Docker - ttulka/technologies GitHub Wiki

Docker is a standard for Linux containers.

  • own process space
  • own network interface
  • run processes as root (inside the container)
  • own disk space (can share with host too)
  • run in isolation (using linux kernel feature namespaces)

Docker Image - The representation of a Docker Container. Kind of like a JAR or WAR file in Java.

Docker Container - The standard runtime of Docker. Effectively a deployed and running Docker Image. Like a Spring Boot Executable JAR.

Docker Engine - The code which manages Docker stuff. Creates and runs Docker Containers.

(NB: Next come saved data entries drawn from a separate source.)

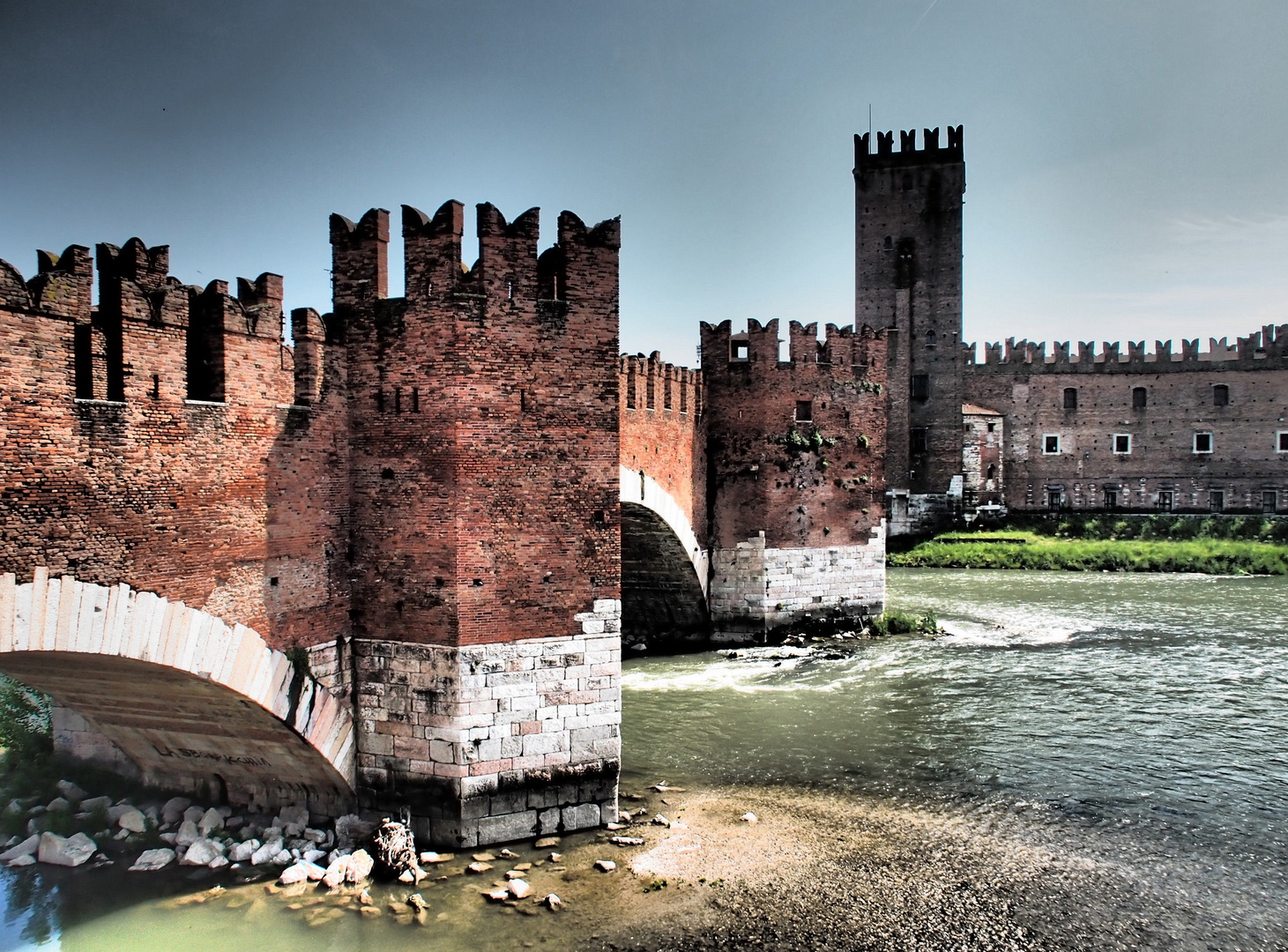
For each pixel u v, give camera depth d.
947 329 92.69
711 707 38.16
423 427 24.03
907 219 92.94
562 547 24.88
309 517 23.72
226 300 21.62
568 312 24.97
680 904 22.17
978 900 22.83
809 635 50.50
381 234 24.64
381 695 24.56
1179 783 30.16
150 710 24.28
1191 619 57.41
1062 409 102.56
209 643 21.12
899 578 76.94
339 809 25.16
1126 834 26.47
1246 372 98.19
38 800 26.88
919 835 26.27
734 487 49.56
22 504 17.70
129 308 19.53
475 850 24.00
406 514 24.22
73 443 18.55
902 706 38.38
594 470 25.30
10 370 17.48
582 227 25.16
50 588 18.14
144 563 19.83
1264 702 38.91
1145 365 100.69
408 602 24.19
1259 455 97.81
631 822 26.52
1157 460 100.38
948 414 93.06
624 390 38.44
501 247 24.14
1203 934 21.55
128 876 23.06
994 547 86.25
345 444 24.78
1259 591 68.25
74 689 23.55
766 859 24.56
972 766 31.53
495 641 24.11
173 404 20.45
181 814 26.09
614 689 25.48
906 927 21.61
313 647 23.77
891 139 93.06
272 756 24.69
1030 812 27.88
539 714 24.61
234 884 22.64
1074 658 46.75
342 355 24.75
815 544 50.47
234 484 21.78
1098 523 93.94
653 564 47.69
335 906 21.62
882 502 52.66
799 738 34.28
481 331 23.94
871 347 51.84
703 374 49.00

Image Layer - Images are built in layers.

  • Layers receive an ID, calculated via a SHA256 hash of the layer contents.
  • Tags are references to IDs.
  • The format of the full tag name is: [REGISTRYHOST/] [USERNAME/]NAME[:TAG]

Dockerfile - a recipe for an image.

Docker Image to a Container is like a Java class and an instance. Dockerfile is like a .java source file.

Docker Compose to coordinate multiple Docker containers.

Docker Swarm orchestrates Docker containers over multiple servers (cloud). Alternative to Kubernetes, Openshift, Mesos.

Docker CLI

CLI communicates with Docker Engine deamon via REST.

  • DOCKER_HIDE_LEGACY_COMMANDS=true to hide legacy commands from cli help.

The docker command-line tool and dockerd deamon talk to each other over network sockets. Docker has registered two ports with IANA: TCP ports 2375 for unencrypted traffic and 2376 for encrypted SSL connection.

On a Mac or Windows a Linux virtual machine is neeeded in order to run dockerd server. On Linux dockerd can be run natively.

Execute a command inside a running container

docker container ls    # show running containers
docker container exec c1 echo Hello   # executes 'echo Hello' inside c1
docker container exec -it c1 sh       # executes an interactive command
^D

Detach from a container and attach

You can only detach from a container if you started it with the -it flags.

docker run -it --rm --name c1 alpine sh
^P^Q
docker container attach c1

Log from a container

Containers are using stdout/stderr (/dev/stdout and /dev/stderr) for its logging.

docker container logs c1
docker container logs -f c1    # follow the output

Redirect a log file into the stdout by linking in the Dockerfile:

RUN rm /var/log/myapp.log && ln -s /dev/stdout /var/log/myapp.log

Stop a running container

Sending ^C (SIGINT) to the Docker client and the client forwards it into the process with PID 1. The container terminates if and only if the process with PID 1 terminates.

docker container ls    # show running containers
docker container stop c1  # stops gracefully (SIGTERM first and then a SIGKILL)
docker container kill c1  # sends SIGKILL or specified signal

When running a custom script as CMD, you can make bash to run a command not as a new process, otherwise it does not stop (as bash doesn't forward signals):

#!/bin/sh
exec myapp   # replace the current process with the myapp

Generally saying, make sure that the right application becomes the process with the PID 1 and will receive signals.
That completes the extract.